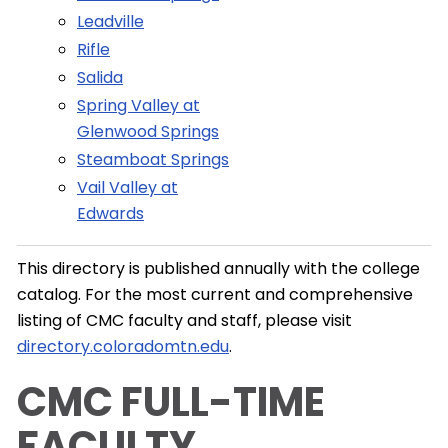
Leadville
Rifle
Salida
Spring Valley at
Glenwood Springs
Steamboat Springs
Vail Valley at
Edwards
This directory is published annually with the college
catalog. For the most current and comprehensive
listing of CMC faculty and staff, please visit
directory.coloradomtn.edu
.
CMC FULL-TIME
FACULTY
++++++++
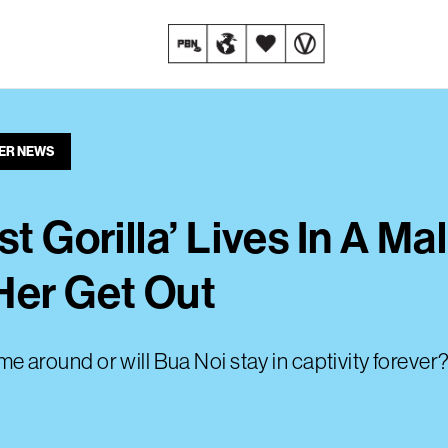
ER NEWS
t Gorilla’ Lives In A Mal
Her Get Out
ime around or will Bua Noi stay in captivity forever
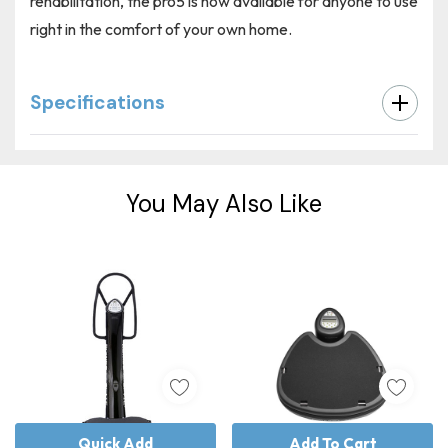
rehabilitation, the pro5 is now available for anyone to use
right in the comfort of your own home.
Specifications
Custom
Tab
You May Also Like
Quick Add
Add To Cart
++++++++
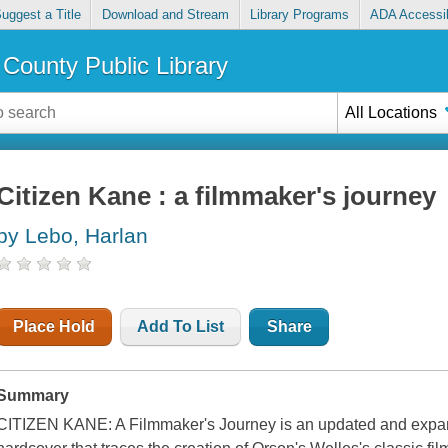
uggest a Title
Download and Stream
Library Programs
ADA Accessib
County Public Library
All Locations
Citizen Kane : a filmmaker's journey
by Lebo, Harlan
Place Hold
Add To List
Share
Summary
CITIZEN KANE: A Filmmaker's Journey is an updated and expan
++++++++
INSTRUCTIONS TO FOLLOW:
Using the entries above, give back exactly the line containing "County Public Library", the line containing "CITIZEN KANE: A", and every line between them, and nothing else.

TASK SOLUTION:
County Public Library
All Locations
Citizen Kane : a filmmaker's journey
by Lebo, Harlan
Place Hold
Add To List
Share
Summary
CITIZEN KANE: A Filmmaker's Journey is an updated and expan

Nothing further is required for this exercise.